スマートフォンで撮影したカラー火傷創傷画像を用いた現場での火傷重症度評価
カテゴリ:手術支援
公開日:2026年2月19日
タイトル:On-site burn severity assessment using smartphone-captured color burn wound images
雑誌名:Comput Biol Med. 2024 Nov; 182: 109171.
概 要:
火傷の重症度を正確に評価することは、火傷治療において重要です。現在、臨床医は主に視覚的検査に依存しており、観察者間での評価にばらつきが見られます。本研究では、カラー火傷創傷画像を用いた自動火傷重症度評価のための革新的な分析プラットフォームを提案します。

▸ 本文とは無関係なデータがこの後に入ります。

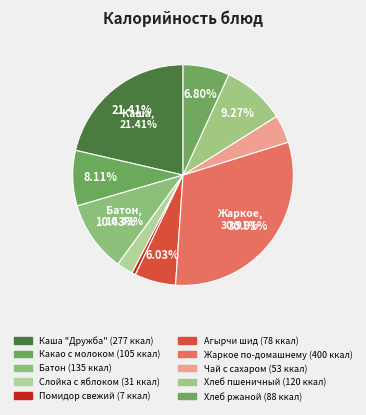

Count the number of slices in the pie.

10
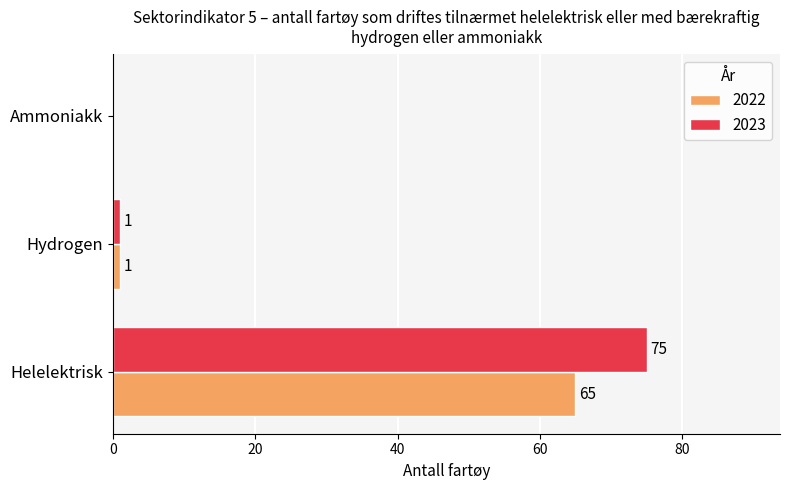

What is the average value of the 2022 series?

22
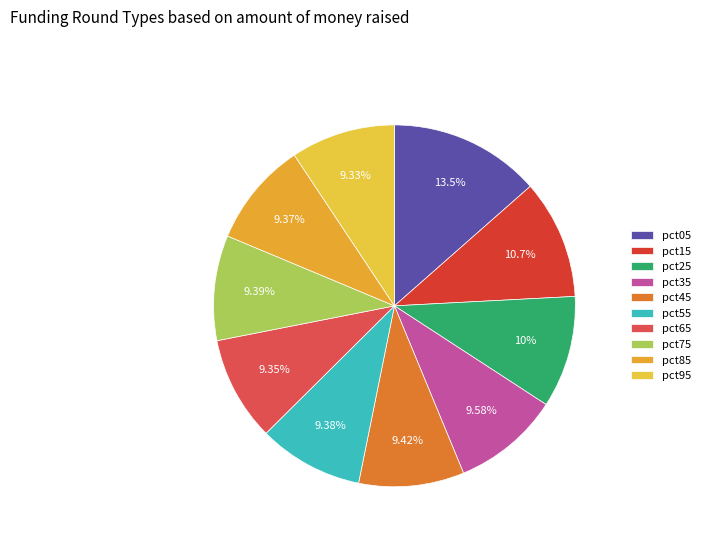

To the nearest percent, what is the combined percentage of pct45 and pct95?

19%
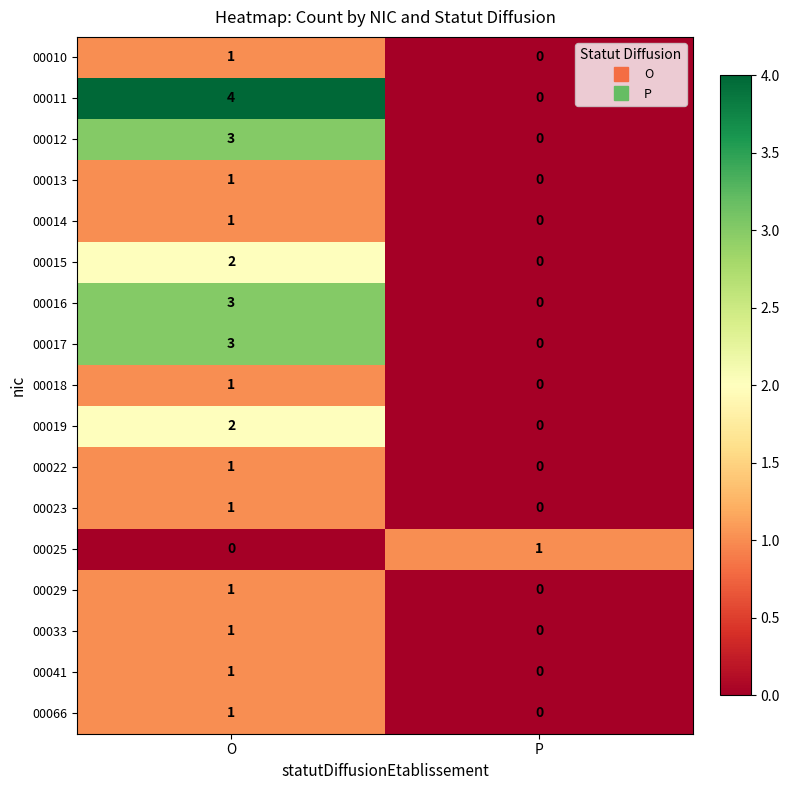

What is the difference between the 00012 values at O and P?

3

新しい共同タスク深層学習モデルを用いて、火傷領域と体の部位を同時にセグメンテーションし、全身表面積の割合(%TBSA)を計算します。非対称注意メカニズムを導入し、体の部位セグメンテーションから火傷領域セグメンテーションへの注意を誘導します。臨床現場での迅速な評価を支援するユーザーフレンドリーなモバイルアプリケーションも開発しました。
方 法:
本研究は、臨床現場で撮影された1340枚のカラー火傷創傷画像を用いたデータセットで評価されました。提案された共同タスクフレームワークは、火傷深度セグメンテーションと体の部位セグメンテーションの平均Dice係数がそれぞれ85.12%と85.36%であり、%TBSA評価のR²は0.9136でした。
結 果:
提案されたプラットフォームは、臨床現場での迅速かつ正確な火傷評価を促進する可能性を持っています。共同タスクフレームワークとアプリケーションのソースコードはGithubで公開されています。
結 論:
このプラットフォームは、臨床現場での火傷重症度評価に広く利用される可能性があり、火傷治療の質を向上させることが期待されます。